Biliary cancers are relatively uncommon diseases that can occur in the bile ducts within or outside of the liver, as well as in the gallbladder. Radiation therapy for biliary cancer may be given after surgery to control a tumor from spreading or instead of surgery to provide relief from symptoms.
Common radiation approaches for biliary cancer treatment include intensity modulated radiation therapy (IMRT) or stereotactic body radiation therapy (SBRT). These photon-based approaches use image guidance to send high dose radiation directly to the tumor.
While the words “high-dose radiation” may give a patient pause at first mention, research shows dose-escalated radiation can improve tumor control and survival among biliary cancer patients while limiting side effects and damage to surrounding organs such as the liver, stomach and small bowel.
“Data from MD Anderson has demonstrated that if you can safely turn up the dial with radiation, you are more likely to control and kill off these tumors,” Ludmir says.
Proton therapy, which utilizes larger radiation particles and has different dose distribution properties compared to photon-based approaches, may also be used to treat biliary cancers.
Oncologists decide which type of radiation to use on a case-by-case basis that considers each patient’s anatomy, liver function and tumor location.
“These different radiation options are part of a toolbox of techniques. No one technique is the right choice 100% of the time, so we pick the technique that works best for each patient,” Ludmir says.
What are the challenges of using radiation therapy for biliary cancer?
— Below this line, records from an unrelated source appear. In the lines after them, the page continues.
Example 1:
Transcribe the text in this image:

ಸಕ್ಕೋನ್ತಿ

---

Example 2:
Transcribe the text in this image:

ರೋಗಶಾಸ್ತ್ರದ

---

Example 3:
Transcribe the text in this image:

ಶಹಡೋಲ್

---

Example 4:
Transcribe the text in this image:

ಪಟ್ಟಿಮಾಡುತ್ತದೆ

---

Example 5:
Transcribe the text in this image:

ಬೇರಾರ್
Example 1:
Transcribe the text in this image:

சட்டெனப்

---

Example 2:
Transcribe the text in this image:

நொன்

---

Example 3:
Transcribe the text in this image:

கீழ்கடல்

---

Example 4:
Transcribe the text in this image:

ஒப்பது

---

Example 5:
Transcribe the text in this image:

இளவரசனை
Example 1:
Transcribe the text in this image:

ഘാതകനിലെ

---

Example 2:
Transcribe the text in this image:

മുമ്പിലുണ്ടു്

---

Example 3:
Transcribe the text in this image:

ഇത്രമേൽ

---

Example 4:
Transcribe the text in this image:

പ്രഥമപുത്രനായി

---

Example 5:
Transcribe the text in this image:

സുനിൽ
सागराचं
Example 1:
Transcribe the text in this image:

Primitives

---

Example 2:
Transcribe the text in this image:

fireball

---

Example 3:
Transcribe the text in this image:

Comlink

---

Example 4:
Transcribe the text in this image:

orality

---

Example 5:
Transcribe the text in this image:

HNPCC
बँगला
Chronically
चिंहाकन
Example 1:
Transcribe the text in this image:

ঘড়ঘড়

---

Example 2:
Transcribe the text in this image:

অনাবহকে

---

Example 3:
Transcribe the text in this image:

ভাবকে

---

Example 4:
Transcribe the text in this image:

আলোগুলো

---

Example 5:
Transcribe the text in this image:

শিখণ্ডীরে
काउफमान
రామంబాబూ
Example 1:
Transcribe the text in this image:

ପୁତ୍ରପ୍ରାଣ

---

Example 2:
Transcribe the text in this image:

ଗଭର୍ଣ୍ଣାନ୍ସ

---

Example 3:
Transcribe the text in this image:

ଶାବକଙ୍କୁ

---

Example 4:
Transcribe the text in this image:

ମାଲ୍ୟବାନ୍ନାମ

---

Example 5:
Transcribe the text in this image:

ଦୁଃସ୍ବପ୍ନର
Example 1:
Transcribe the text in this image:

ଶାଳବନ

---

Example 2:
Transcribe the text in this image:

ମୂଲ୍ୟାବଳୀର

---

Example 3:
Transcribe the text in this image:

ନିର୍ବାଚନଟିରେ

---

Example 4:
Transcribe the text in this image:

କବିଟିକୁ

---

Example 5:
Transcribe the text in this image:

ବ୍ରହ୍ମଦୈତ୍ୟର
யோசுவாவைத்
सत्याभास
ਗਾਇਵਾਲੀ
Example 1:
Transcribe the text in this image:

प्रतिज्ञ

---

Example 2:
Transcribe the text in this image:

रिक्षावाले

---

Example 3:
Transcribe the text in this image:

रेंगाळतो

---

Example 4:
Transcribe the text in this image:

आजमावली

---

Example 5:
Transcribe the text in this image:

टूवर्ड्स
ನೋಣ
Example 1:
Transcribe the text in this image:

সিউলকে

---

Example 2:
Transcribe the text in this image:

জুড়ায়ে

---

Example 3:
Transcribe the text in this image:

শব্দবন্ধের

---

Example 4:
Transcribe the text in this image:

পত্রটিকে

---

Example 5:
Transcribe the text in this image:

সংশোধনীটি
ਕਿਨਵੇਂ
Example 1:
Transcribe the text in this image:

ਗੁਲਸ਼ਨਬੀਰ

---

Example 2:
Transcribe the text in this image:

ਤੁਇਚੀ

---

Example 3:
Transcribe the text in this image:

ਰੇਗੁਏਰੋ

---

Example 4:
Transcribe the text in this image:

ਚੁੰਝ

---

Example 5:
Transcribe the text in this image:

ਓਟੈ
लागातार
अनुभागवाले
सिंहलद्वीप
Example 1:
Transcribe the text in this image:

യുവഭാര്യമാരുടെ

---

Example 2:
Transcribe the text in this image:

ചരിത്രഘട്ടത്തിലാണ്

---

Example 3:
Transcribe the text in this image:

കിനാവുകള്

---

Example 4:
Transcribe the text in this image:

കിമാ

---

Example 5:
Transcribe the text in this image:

The bile ducts are located in what Ludmir calls “prime real estate” near the gallbladder, liver, stomach and small bowel. Because even small movements from breathing and digestion can alter the position of the bile ducts, special techniques and technologies are used to make sure radiation is delivered precisely to the tumor site while avoiding unnecessary exposure to these neighboring organs, which could lead to damage or side effects.
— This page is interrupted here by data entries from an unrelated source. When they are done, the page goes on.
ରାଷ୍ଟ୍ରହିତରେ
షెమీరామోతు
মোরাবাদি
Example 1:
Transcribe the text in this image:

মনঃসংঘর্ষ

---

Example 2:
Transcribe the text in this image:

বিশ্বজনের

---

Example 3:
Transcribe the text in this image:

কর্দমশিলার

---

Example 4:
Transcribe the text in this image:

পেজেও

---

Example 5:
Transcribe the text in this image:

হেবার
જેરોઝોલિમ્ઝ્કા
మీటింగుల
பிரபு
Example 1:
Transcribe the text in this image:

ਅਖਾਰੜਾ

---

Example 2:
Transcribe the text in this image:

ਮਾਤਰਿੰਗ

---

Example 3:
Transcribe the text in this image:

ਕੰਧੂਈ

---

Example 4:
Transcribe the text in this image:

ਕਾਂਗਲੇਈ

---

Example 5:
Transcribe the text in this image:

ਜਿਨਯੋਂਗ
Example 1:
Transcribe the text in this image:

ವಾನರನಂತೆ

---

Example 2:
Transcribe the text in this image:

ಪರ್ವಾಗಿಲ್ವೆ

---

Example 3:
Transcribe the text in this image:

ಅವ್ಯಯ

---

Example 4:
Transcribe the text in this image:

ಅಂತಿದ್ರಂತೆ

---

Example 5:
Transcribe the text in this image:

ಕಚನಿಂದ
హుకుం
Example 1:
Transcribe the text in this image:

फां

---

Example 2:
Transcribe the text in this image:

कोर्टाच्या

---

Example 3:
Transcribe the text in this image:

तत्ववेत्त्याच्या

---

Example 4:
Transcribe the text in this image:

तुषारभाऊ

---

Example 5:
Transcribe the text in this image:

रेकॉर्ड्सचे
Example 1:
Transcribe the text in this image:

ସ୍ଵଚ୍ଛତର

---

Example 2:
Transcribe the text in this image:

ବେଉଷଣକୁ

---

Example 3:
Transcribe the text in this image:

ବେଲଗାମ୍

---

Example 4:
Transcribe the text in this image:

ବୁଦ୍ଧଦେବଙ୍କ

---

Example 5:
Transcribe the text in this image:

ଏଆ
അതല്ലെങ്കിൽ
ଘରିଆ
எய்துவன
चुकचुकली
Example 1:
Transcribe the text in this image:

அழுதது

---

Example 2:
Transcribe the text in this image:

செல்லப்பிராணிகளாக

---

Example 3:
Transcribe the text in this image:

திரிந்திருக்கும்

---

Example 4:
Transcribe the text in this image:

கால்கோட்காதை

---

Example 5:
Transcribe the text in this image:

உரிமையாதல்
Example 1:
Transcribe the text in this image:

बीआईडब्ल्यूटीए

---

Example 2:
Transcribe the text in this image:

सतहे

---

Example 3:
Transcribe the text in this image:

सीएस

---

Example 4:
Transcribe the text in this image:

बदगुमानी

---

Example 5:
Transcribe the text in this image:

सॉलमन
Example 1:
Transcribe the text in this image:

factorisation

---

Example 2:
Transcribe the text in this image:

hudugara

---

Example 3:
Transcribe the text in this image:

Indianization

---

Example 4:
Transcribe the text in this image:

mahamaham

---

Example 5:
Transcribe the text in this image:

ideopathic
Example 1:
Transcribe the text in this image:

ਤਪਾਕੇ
Prior to treatment, patients learn how to hold their breath during radiation and are instructed to limit what they eat and drink to minimize gas bubbles in the stomach. In some cases, spacers are surgically inserted to protect parts of the body from radiation.
During treatment, radiologists use an array of image guidance technologies to accurately target tumors and avoid critical structures.
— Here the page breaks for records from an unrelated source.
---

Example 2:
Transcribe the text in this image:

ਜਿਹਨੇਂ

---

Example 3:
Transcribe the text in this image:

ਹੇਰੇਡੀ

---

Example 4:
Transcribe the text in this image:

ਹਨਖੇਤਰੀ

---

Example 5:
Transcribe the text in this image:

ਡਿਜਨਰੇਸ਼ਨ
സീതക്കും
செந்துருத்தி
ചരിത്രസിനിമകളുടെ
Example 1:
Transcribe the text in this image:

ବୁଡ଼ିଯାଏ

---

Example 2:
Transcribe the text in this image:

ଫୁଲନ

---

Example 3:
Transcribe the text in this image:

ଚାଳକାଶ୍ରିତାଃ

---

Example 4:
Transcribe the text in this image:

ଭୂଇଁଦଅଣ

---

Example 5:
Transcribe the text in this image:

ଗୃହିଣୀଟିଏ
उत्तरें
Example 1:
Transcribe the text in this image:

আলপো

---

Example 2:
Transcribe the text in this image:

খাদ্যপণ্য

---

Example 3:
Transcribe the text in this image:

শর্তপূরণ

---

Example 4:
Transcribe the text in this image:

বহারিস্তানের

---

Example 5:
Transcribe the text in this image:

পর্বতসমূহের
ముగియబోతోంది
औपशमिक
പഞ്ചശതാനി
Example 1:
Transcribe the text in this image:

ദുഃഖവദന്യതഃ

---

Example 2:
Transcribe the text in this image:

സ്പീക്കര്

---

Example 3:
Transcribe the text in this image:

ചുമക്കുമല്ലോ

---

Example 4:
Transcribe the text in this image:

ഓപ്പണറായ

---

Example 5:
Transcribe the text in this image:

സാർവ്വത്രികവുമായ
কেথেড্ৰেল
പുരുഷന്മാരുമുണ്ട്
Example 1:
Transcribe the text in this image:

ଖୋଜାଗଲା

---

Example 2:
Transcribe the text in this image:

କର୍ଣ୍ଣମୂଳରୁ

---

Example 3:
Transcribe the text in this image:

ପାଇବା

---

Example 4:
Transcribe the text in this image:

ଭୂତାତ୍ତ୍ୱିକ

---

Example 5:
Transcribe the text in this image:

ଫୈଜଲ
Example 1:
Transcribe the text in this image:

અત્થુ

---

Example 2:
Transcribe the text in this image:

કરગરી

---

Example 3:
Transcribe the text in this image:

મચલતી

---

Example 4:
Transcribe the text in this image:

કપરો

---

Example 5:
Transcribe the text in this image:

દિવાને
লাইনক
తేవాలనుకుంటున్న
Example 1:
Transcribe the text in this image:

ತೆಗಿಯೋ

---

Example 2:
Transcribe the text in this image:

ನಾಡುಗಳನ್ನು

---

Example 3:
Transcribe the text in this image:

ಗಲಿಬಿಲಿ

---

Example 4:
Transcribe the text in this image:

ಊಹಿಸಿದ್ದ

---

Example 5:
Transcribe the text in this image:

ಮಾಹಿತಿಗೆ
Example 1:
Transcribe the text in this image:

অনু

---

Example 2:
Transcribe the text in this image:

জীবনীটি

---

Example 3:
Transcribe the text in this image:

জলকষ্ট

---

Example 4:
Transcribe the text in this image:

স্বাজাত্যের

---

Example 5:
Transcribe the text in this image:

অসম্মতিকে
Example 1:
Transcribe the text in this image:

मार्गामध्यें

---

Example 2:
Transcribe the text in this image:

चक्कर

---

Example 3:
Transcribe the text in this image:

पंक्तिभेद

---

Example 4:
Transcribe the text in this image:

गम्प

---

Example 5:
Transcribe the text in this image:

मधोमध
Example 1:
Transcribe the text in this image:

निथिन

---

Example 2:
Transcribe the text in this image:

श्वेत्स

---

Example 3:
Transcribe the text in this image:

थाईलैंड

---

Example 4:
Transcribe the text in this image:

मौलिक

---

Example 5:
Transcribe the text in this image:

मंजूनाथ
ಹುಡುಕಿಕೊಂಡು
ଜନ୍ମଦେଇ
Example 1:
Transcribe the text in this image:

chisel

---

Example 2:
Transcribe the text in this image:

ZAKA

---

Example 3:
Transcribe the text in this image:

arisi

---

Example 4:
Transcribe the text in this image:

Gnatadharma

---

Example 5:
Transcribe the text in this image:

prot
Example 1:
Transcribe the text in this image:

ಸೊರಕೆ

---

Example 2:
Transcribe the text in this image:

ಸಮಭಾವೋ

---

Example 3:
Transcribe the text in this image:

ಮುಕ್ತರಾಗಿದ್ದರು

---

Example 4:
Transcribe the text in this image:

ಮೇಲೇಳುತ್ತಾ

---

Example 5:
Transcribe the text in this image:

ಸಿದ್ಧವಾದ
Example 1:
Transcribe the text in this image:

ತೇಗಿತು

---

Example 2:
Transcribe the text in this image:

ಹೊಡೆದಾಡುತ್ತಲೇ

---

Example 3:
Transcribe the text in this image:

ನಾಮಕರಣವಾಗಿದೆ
“It’s a testament to expertise and technological advances that we can treat these tumors while paying attention to how patients are breathing, ensuring we're treating exactly where we want to be and not where we don’t,” Ludmir says.
What is the process for receiving radiation therapy for bile duct and gallbladder cancers?
Radiation treatment can last anywhere from a week to multiple weeks with individual appointments lasting about an hour. Patients lie in a bean-bag-like-device molded to the shape of their body, while a pre-treatment CT scan ensures proper alignment. Aside from an intercom message announcing the radiation has begun and for the patient to hold their breath, a patient may not even notice the process is underway. Twenty minutes later, the process is complete.
“Folks often walk out of the room after the first day of treatment and say, ‘Oh, that was not nearly as bad as I thought it would be,’” Ludmir says. “It’s a misconception people have that radiation is painful.”
What’s next in the field of radiation therapy for biliary cancer?
New advances in radiation therapy for biliary cancers include everything from the types of subatomic particles to the machines used to deliver radiation. New forms of radiation are being explored in clinical trials, dose-escalation continues to advance, and equipment continues to improve.
“Advances in technology, which are often behind the curtain, are really what have allowed us to do things that weren’t possible before,” Ludmir says. “As much as technology has changed over the last five years, we anticipate even further advances in the coming five years.”
With these advances come better and better patient outcomes. And, for Ludmir, a job even more gratifying than anything depicted on screen.
“There's really nothing like seeing patients come back months and years after treatment, and they're doing well. The end result is satisfying beyond words.”